EXERCISE OBJECTIVE:
Find and return every line of the data that contains the word "konkreten".

Dataset records:
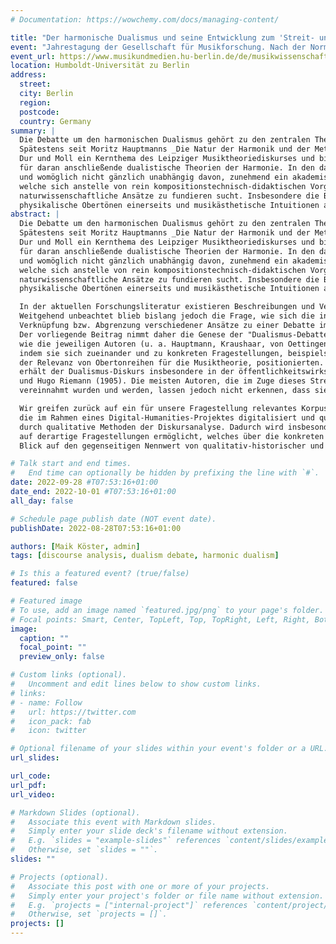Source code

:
 ```yaml
---
# Documentation: https://wowchemy.com/docs/managing-content/

title: "Der harmonische Dualismus und seine Entwicklung zum 'Streit- und Angelpunkt der Musiktheorie' - eine Diskursanalyse"
event: "Jahrestagung der Gesellschaft für Musikforschung. Nach der Norm: Musikwissenschaft im 21. Jahrhundert"
event_url: https://www.musikundmedien.hu-berlin.de/de/musikwissenschaft/gfm2022
location: Humboldt-Universität zu Berlin
address:
  street:
  city: Berlin
  region:
  postcode:
  country: Germany
summary: |
  Die Debatte um den harmonischen Dualismus gehört zu den zentralen Themenfeldern der Musiktheorie des 19. Jahrhunderts in Deutschland. 
  Spätestens seit Moritz Hauptmanns _Die Natur der Harmonik und der Metrik_ (1853) war die Frage nach der Beziehung der beiden Tongeschlechter 
  Dur und Moll ein Kernthema des Leipziger Musiktheoriediskurses und bildete in ihrer dialektischen Grundkonzeption das Fundament 
  für daran anschließende dualistische Theorien der Harmonie. In den darauf folgenden Jahrzehnten bildete sich darüber hinaus, 
  und womöglich nicht gänzlich unabhängig davon, zunehmend ein akademisches Selbstverständnis einer Musiktheorie heraus, 
  welche sich anstelle von rein kompositionstechnisch-didaktischen Vorgaben durch eine stärkere Rückbindung an philosophische und 
  naturwissenschaftliche Ansätze zu fundieren sucht. Insbesondere die Begründung der Mollkonsonanz wurde durch Bezugnahme auf 
  physikalische Obertönen einerseits und musikästhetische Intuitionen andererseits zu einem wichtigen Austragungsfeld dieses Selbstverortungsprozesses.
abstract: |
  Die Debatte um den harmonischen Dualismus gehört zu den zentralen Themenfeldern der Musiktheorie des 19. Jahrhunderts in Deutschland. 
  Spätestens seit Moritz Hauptmanns _Die Natur der Harmonik und der Metrik_ (1853) war die Frage nach der Beziehung der beiden Tongeschlechter 
  Dur und Moll ein Kernthema des Leipziger Musiktheoriediskurses und bildete in ihrer dialektischen Grundkonzeption das Fundament 
  für daran anschließende dualistische Theorien der Harmonie. In den darauf folgenden Jahrzehnten bildete sich darüber hinaus, 
  und womöglich nicht gänzlich unabhängig davon, zunehmend ein akademisches Selbstverständnis einer Musiktheorie heraus, 
  welche sich anstelle von rein kompositionstechnisch-didaktischen Vorgaben durch eine stärkere Rückbindung an philosophische und 
  naturwissenschaftliche Ansätze zu fundieren sucht. Insbesondere die Begründung der Mollkonsonanz wurde durch Bezugnahme auf 
  physikalische Obertönen einerseits und musikästhetische Intuitionen andererseits zu einem wichtigen Austragungsfeld dieses Selbstverortungsprozesses.

  In der aktuellen Forschungsliteratur existieren Beschreibungen und Vergleiche der Theorie-Entwürfe diverser beteiligter Autoren. 
  Weitgehend unbeachtet blieb bislang jedoch die Frage, wie sich die inhaltliche Auseinandersetzung selbst von der Aneinanderreihung und 
  Verknüpfung bzw. Abgrenzung verschiedener Ansätze zu einer Debatte im eigentlichen Sinne entwickelte. 
  Der vorliegende Beitrag nimmt daher die Genese der "Dualismus-Debatte" in zeitgenössischen Publikationen in den Blick und zeichnet nach, 
  wie die jeweiligen Autoren (u. a. Hauptmann, Kraushaar, von Oettingen, Hostinsky und Riemann) implizit oder explizit daran teilnahmen, 
  indem sie sich zueinander und zu konkreten Fragestellungen, beispielsweise etwa dem Tongeschlecht der Oberdominante in Moll oder 
  der Relevanz von Obertonreihen für die Musiktheorie, positionierten. Den Charakter einer zwischen zwei Polen ausgefochtenen Debatte 
  erhält der Dualismus-Diskurs insbesondere in der öffentlichkeitswirksam ausgetragenen Auseinandersetzung zwischen Georg Capellen 
  und Hugo Riemann (1905). Die meisten Autoren, die im Zuge dieses Streits retrospektiv für die dualistische oder monistische Seite 
  vereinnahmt wurden und werden, lassen jedoch nicht erkennen, dass sie sich selbst als Teilnehmer einer dermaßen klar umrissenen Debatte wahrgenommen hätten.

  Wir greifen zurück auf ein für unsere Fragestellung relevantes Korpus musiktheoretischer Schriften, 
  die im Rahmen eines Digital-Humanities-Projektes digitalisiert und quantitativ analysiert wurden und ergänzen diesen "Distant-Reading"-Ansatz 
  durch qualitative Methoden der Diskursanalyse. Dadurch wird insbesondere auch eine kritischen Evaluation der Anwendung quantitativer Methoden 
  auf derartige Fragestellungen ermöglicht, welches über die konkreten Befunde unserer Analyse hinaus einen 
  Blick auf den gegenseitigen Nennwert von qualitativ-historischer und quantitativ-empirischer Musikforschung eröffnet. 

# Talk start and end times.
#   End time can optionally be hidden by prefixing the line with `#`.
date: 2022-09-28 #T07:53:16+01:00
date_end: 2022-10-01 #T07:53:16+01:00
all_day: false

# Schedule page publish date (NOT event date).
publishDate: 2022-08-28T07:53:16+01:00

authors: [Maik Köster, admin]
tags: [discourse analysis, dualism debate, harmonic dualism]

# Is this a featured event? (true/false)
featured: false

# Featured image
# To use, add an image named `featured.jpg/png` to your page's folder. 
# Focal points: Smart, Center, TopLeft, Top, TopRight, Left, Right, BottomLeft, Bottom, BottomRight.
image:
  caption: ""
  focal_point: ""
  preview_only: false

# Custom links (optional).
#   Uncomment and edit lines below to show custom links.
# links:
# - name: Follow
#   url: https://twitter.com
#   icon_pack: fab
#   icon: twitter

# Optional filename of your slides within your event's folder or a URL.
url_slides:

url_code:
url_pdf:
url_video:

# Markdown Slides (optional).
#   Associate this event with Markdown slides.
#   Simply enter your slide deck's filename without extension.
#   E.g. `slides = "example-slides"` references `content/slides/example-slides.md`.
#   Otherwise, set `slides = ""`.
slides: ""

# Projects (optional).
#   Associate this post with one or more of your projects.
#   Simply enter your project's folder or file name without extension.
#   E.g. `projects = ["internal-project"]` references `content/project/deep-learning/index.md`.
#   Otherwise, set `projects = []`.
projects: []
---
```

ANSWER FOR THE TASK:
  indem sie sich zueinander und zu konkreten Fragestellungen, beispielsweise etwa dem Tongeschlecht der Oberdominante in Moll oder 
  auf derartige Fragestellungen ermöglicht, welches über die konkreten Befunde unserer Analyse hinaus einen 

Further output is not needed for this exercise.